I rear back, eyes wide. I ignore the instant regret on his face.
“I’m sorr—”
“No, I’m sorry, Jack. This is over,” I say, the sharp stab in my chest nipping at my anger’s heels.
I want to double over and howl. I want to demand he tell me over and over that I’m not Anna until I believe it myself.
I want him to trust Anna to live her life so I can trust that he trusts me to do the same.
I want him to take back everything, the past three hours, rewind until we’re back in that hotel room.
My mom’s words, about this relationship ending, mock me.
He looks like I’ve struck him, and then his jaw firms. “I shouldn’t have said— No, you know what? This is your thing, right? Can’t get hurt if you never try and go the distance. Never give someone a chance. Run when it’s hard.”
“I gave you a chance!”
“It’s your decision what happens with us, so…
” He runs his hand through his hair again and turns away before swinging his gaze back to me.
“So, yeah. Fuck it. Your decision.” His gray eyes are wintry.
“I’ll try not to make things awkward, seeing as how we’re going to be neighbors for a very long time. ”
I laugh. It’s a tense, ugly, unhappy sound.

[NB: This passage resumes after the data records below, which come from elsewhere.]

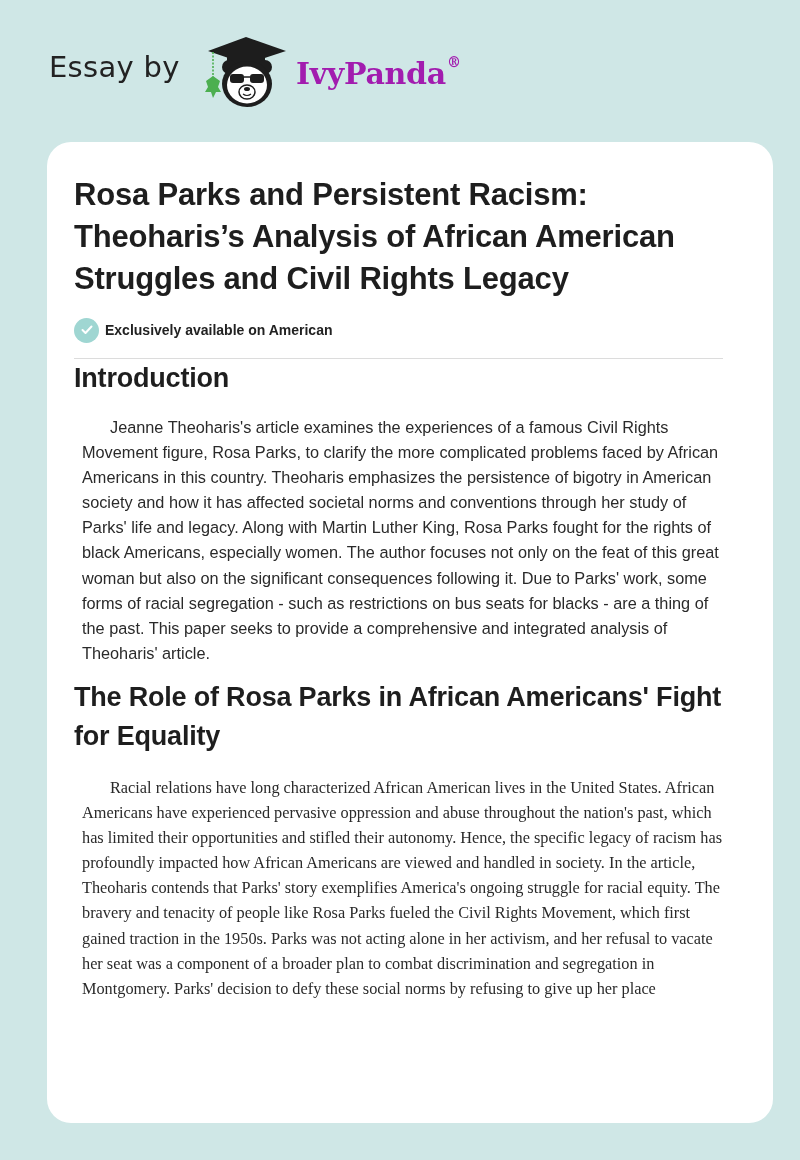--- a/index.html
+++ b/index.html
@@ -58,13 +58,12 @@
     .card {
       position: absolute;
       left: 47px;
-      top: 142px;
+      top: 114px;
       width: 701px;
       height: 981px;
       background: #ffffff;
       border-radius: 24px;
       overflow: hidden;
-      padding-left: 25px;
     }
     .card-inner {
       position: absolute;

“You’re lucking out there. I haven’t gotten my raise yet, so I can’t afford to buy my place.
” I’m a wounded thing, lashing out, trying to inflict some of the pain I’m feeling on him.
“Maybe your next neighbor won’t be a relationship fuckup, so you can get with someone you actually respect. ”
Jack opens his mouth and closes it. I don’t slam the door on him this time. Instead, I close it slowly, still hoping he’ll pour the right words—the ones that will suck the venom out of this wound—through the opening before it shuts on us for good.